The Tintin comics are a much beloved childhood staple of millions round the world, and Steven Spielberg is the director that everyone knows the name of, able to veer effortlessly between ‘fun’ and ‘serious’ films and pretty much impossible to hate. So when the combination of the two was announced there was an understandable excitement – film fans around the world were eager to see what the ‘Berg could do with such rich source material. However one thing left some fans a little baffled: Spielberg was making it using motion capture (mo-cap), the same technology that brought Pandora to life in Avatar but also, crucially, creeped out a generation in The Polar Express.
The good news is that The Secret of the Unicorn stays true to the spirit of both Spielberg and Hergé, and whilst not without problems, emerges as one of the most entertaining films from the director in years. Spielberg uses the technology to the full advantage of the story, creating set pieces that are boldly inventive in scope and execution: warring ships tip horizontally in a pirate battle better than anything with Jack Sparrow in; a motorbike chase overflows with energy as the bike begins to fall apart on a treacherous downhill road; giant cranes smash into each other in a metal crunching finale. There are moments here that capture a similar thrill to seeing a rolling bolder chasing Indiana Jones for the first time.
This is also one of his most visually inventive films, using creative transitions that feel like the cinematic equivalent of changing panels in a comic strip. Not only that but the backgrounds and details here are brilliantly realised, making particularly good use of light (never a given in digital animation which, ironically, can often come across as flat) to make some scenes nothing short of beautiful. However, the essential problem of mo-cap remains, and that is that the characters have a disconcerting, soulless look about them. Inhabiting the uncomfortable space in between standard animation and live action actors, the characters here are not fake enough to accept as animated but not real enough believe in. Instead they look like they’ve come straight from the Uncanny Valley – the term used when something looks extremely close to human but isn’t, making it uncomfortable for those watching. More than just the standard criticism aimed at mo-cap of characters having “dead eyes”, those in Tintin have dead faces. Even with the very best technology operated by the geniuses at WETA behind the film, there is still something entirely odd about the character animation, and this is not a feeling you lose throughout the entire film.
It doesn’t help that the character affected the most detrimentally by this issue is Tintin himself, a protagonist fundamentally lacking in a personality. He enters the film fully formed, an already established but ultimately unengaging hero. He’s a bland cipher, with all the eccentrics and interesting people bouncing off him. In the comics it doesn’t matter so much, because the mystery of the story was enough. On film, although the script (by the supremely talented trio of Steven Moffat, Edgar Wright and Joe Cornish) is packed with wit and ingenuity, the plot does little to hold our attention. Worse: it’s terribly predictable, and this from someone who isn’t that familiar with the comics. And so whilst Andy Serkis’ Captain Haddock is a surprisingly risqué and interesting sidekick (an alcoholic who makes less than appropriate jokes), Tintin as played by Jamie Bell is just a dullard. Everything happening around him is loads of fun, but he himself is not. The film suffers because of it, and hinders it from being something truly great.
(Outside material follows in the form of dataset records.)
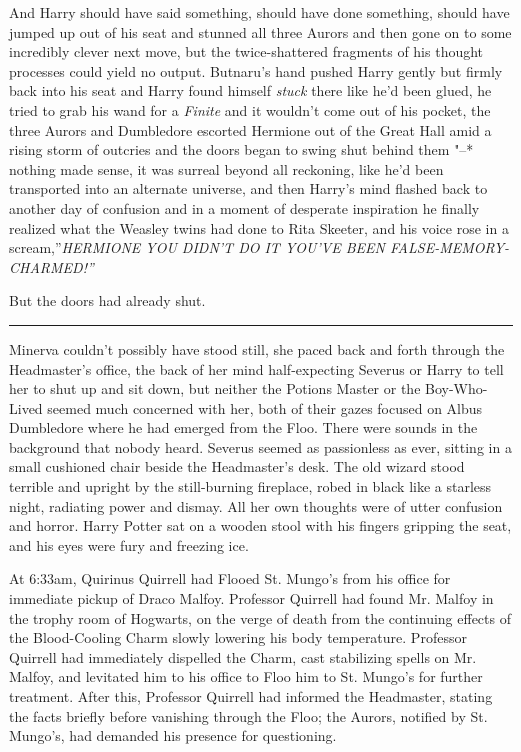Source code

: And Harry should have said something, should have done something, should
have jumped up out of his seat and stunned all three Aurors and then
gone on to some incredibly clever next move, but the twice-shattered
fragments of his thought processes could yield no output. Butnaru's hand
pushed Harry gently but firmly back into his seat and Harry found
himself \emph{stuck} there like he'd been glued, he tried to grab his
wand for a \emph{Finite} and it wouldn't come out of his pocket, the
three Aurors and Dumbledore escorted Hermione out of the Great Hall amid
a rising storm of outcries and the doors began to swing shut behind them
"--* nothing made sense, it was surreal beyond all reckoning, like he'd
been transported into an alternate universe, and then Harry's mind
flashed back to another day of confusion and in a moment of desperate
inspiration he finally realized what the Weasley twins had done to Rita
Skeeter, and his voice rose in a scream,''\emph{HERMIONE YOU DIDN'T DO
IT YOU'VE BEEN FALSE-MEMORY-CHARMED!''}

But the doors had already shut.

\begin{center}\rule{3in}{0.4pt}\end{center}

Minerva couldn't possibly have stood still, she paced back and forth
through the Headmaster's office, the back of her mind half-expecting
Severus or Harry to tell her to shut up and sit down, but neither the
Potions Master or the Boy-Who-Lived seemed much concerned with her, both
of their gazes focused on Albus Dumbledore where he had emerged from the
Floo. There were sounds in the background that nobody heard. Severus
seemed as passionless as ever, sitting in a small cushioned chair beside
the Headmaster's desk. The old wizard stood terrible and upright by the
still-burning fireplace, robed in black like a starless night, radiating
power and dismay. All her own thoughts were of utter confusion and
horror. Harry Potter sat on a wooden stool with his fingers gripping the
seat, and his eyes were fury and freezing ice.

At 6:33am, Quirinus Quirrell had Flooed St. Mungo's from his office for
immediate pickup of Draco Malfoy. Professor Quirrell had found Mr.
Malfoy in the trophy room of Hogwarts, on the verge of death from the
continuing effects of the Blood-Cooling Charm slowly lowering his body
temperature. Professor Quirrell had immediately dispelled the Charm,
cast stabilizing spells on Mr. Malfoy, and levitated him to his office
to Floo him to St. Mungo's for further treatment. After this, Professor
Quirrell had informed the Headmaster, stating the facts briefly before
vanishing through the Floo; the Aurors, notified by St. Mungo's, had
demanded his presence for questioning.

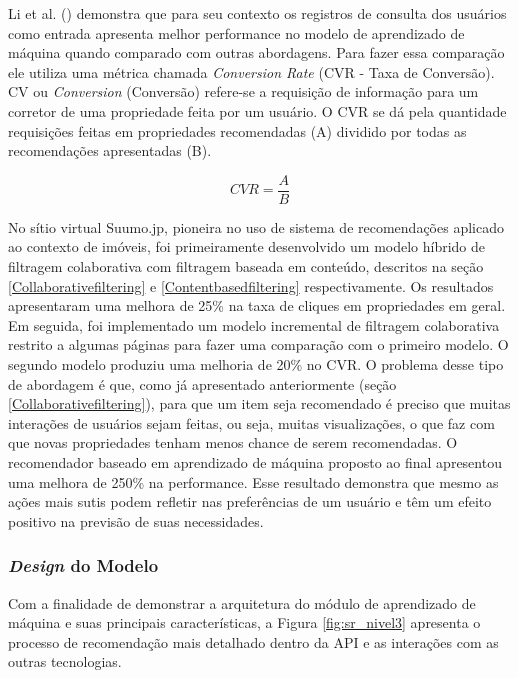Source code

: Li et al. (\citeyear{Summo:2017}) demonstra que para seu contexto os registros de consulta dos usuários como entrada apresenta melhor performance no modelo de aprendizado de máquina quando comparado com outras abordagens. Para fazer essa comparação ele utiliza uma métrica chamada \textit{Conversion Rate} (CVR - Taxa de Conversão). CV ou \textit{Conversion} (Conversão) refere-se a requisição de informação para um corretor de uma propriedade feita por um usuário. O CVR se dá pela quantidade requisições feitas em propriedades recomendadas (A) dividido por todas as recomendações apresentadas (B).

\begin{equation}
    CVR=\frac{A}{B}
\end{equation}

No sítio virtual Suumo.jp, pioneira no uso de sistema de recomendações aplicado ao contexto de imóveis, foi primeiramente desenvolvido um modelo híbrido de filtragem colaborativa com filtragem baseada em conteúdo, descritos na seção \ref{Collaborativefiltering} e \ref{Contentbasedfiltering} respectivamente. Os resultados apresentaram uma melhora de 25\% na taxa de cliques em propriedades em geral. Em seguida, foi implementado um modelo incremental de filtragem colaborativa restrito a algumas páginas para fazer uma comparação com o primeiro modelo. O segundo modelo produziu uma melhoria de 20\% no CVR. O problema desse tipo de abordagem é que, como já apresentado anteriormente (seção \ref{Collaborativefiltering}), para que um item seja recomendado é preciso que muitas interações de usuários sejam feitas, ou seja, muitas visualizações, o que faz com que novas propriedades tenham menos chance de serem recomendadas. O recomendador baseado em aprendizado de máquina proposto ao final apresentou uma melhora de 250\% na performance. Esse resultado demonstra que mesmo as ações mais sutis podem refletir nas preferências de um usuário e têm um efeito positivo na previsão de suas necessidades.

\subsubsection{\textit{Design} do Modelo}
\label{design_modelo}

Com a finalidade de demonstrar a arquitetura do módulo de aprendizado de máquina e suas principais características, a Figura \ref{fig:sr_nivel3} apresenta o processo de recomendação mais detalhado dentro da API e as interações com as outras tecnologias.

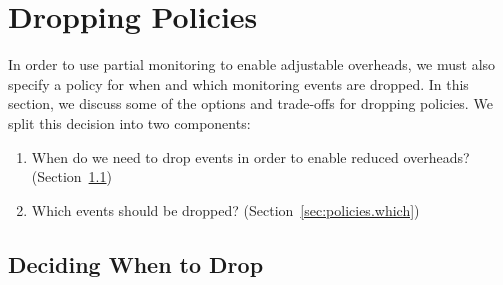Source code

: \section{Dropping Policies} \label{sec:policies}

In order to use partial monitoring to enable adjustable overheads, we must also
specify a policy for when and which monitoring events are dropped. In this
section, we discuss some of the options and trade-offs for dropping policies.
We split this decision into two components: \begin{enumerate} \item When do we
need to drop events in order to enable reduced overheads?
(Section~\ref{sec:policies.when}) \item Which events should be dropped?
(Section~\ref{sec:policies.which}) \end{enumerate}


\subsection{Deciding When to Drop} \label{sec:policies.when}

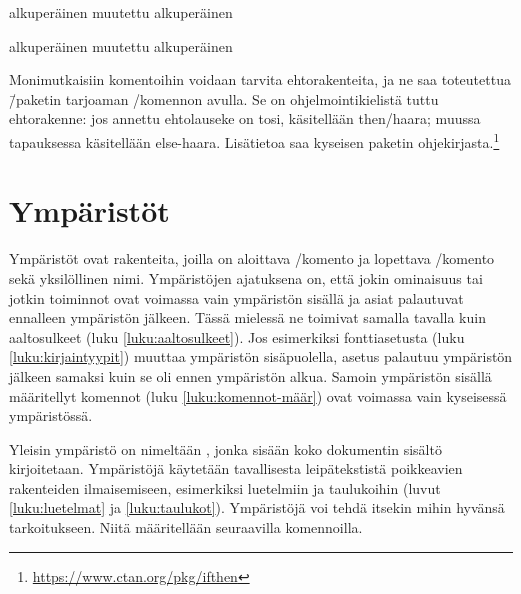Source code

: \pagebreak[3]

\begin{koodilohkosis}
  \newcommand{\komento}{alkuperäinen}
  \komento
  {%
    \renewcommand{\komento}{muutettu}
    \komento
  }
  \komento
\end{koodilohkosis}

\begin{tulossis}
  alkuperäinen muutettu alkuperäinen
\end{tulossis}

Monimutkaisiin komentoihin voidaan tarvita ehtorakenteita, ja ne saa
toteutettua \=/paketin tarjoaman \-/komennon avulla. Se on ohjelmointikielistä tuttu
ehtorakenne: jos annettu ehtolauseke on tosi, käsitellään then\-/haara;
muussa tapauksessa käsitellään else-haara. Lisätietoa saa kyseisen
paketin ohjekirjasta.\footnote{\url{https://www.ctan.org/pkg/ifthen}}

\section{Ympäristöt}

Ympäristöt ovat rakenteita, joilla on aloittava \-/komento ja lopettava \-/komento sekä
yksilöllinen nimi. Ympäristöjen ajatuksena on, että jokin ominaisuus tai
jotkin toiminnot ovat voimassa vain ympäristön sisällä ja asiat
palautuvat ennalleen ympäristön jälkeen. Tässä mielessä ne toimivat
samalla tavalla kuin aaltosulkeet (luku \ref{luku:aaltosulkeet}). Jos
esimerkiksi fonttiasetusta (luku \ref{luku:kirjaintyypit}) muuttaa
ympäristön sisäpuolella, asetus palautuu ympäristön jälkeen samaksi kuin
se oli ennen ympäristön alkua. Samoin ympäristön sisällä määritellyt
komennot (luku \ref{luku:komennot-määr}) ovat voimassa vain kyseisessä
ympäristössä.

\begin{koodilohkosis}
  \begin{nimi}
  \end{nimi}
\end{koodilohkosis}

Yleisin ympäristö on nimeltään , jonka sisään koko
dokumentin sisältö kirjoitetaan. Ympäristöjä käytetään tavallisesta
leipätekstistä poikkeavien rakenteiden ilmaisemiseen, esimerkiksi
luetelmiin ja taulukoihin (luvut \ref{luku:luetelmat} ja
\ref{luku:taulukot}). Ympäristöjä voi tehdä itsekin mihin hyvänsä
tarkoitukseen. Niitä määritellään seuraavilla komennoilla.

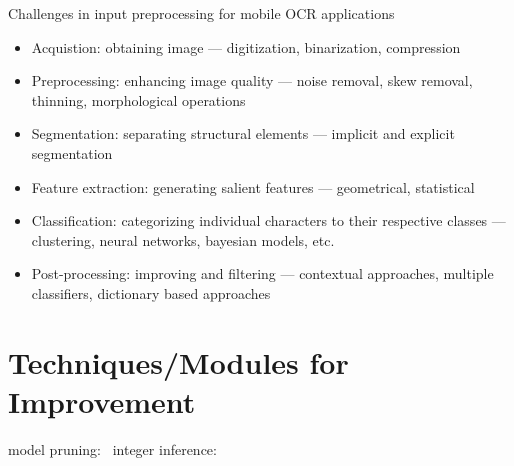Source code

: Challenges in input preprocessing for mobile OCR applications~\cite{sourvanos_challenges_2018}
\begin{itemize}
    \item Acquistion: obtaining image --- digitization, binarization, compression
    \item Preprocessing: enhancing image quality --- noise removal, skew removal, thinning,
        morphological operations
    \item Segmentation: separating structural elements --- implicit and explicit segmentation
    \item Feature extraction: generating salient features --- geometrical, statistical
    \item Classification: categorizing individual characters to their respective classes --- clustering,
        neural networks, bayesian models, etc.
    \item Post-processing: improving and filtering --- contextual approaches, multiple classifiers, dictionary based approaches
\end{itemize}


\section{Techniques/Modules for Improvement}

model pruning:~\cite{niu_26ms_2019}
integer inference:~\cite{ignatov_ai_2019}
Never fear, for whilst the character animation is annoyingly lifeless, the film most definitely isn’t. It’s worth seeing for the set pieces alone, which rank among the best of the year. While it’s no masterpiece, devoted fans of Tintin will no doubt fall in love with Spielberg’s energetic, light adventure film. But even for those of us who always preferred Asterix there is still much to enjoy here, not least of which is seeing one of cinema’s master storytellers doing what he does best.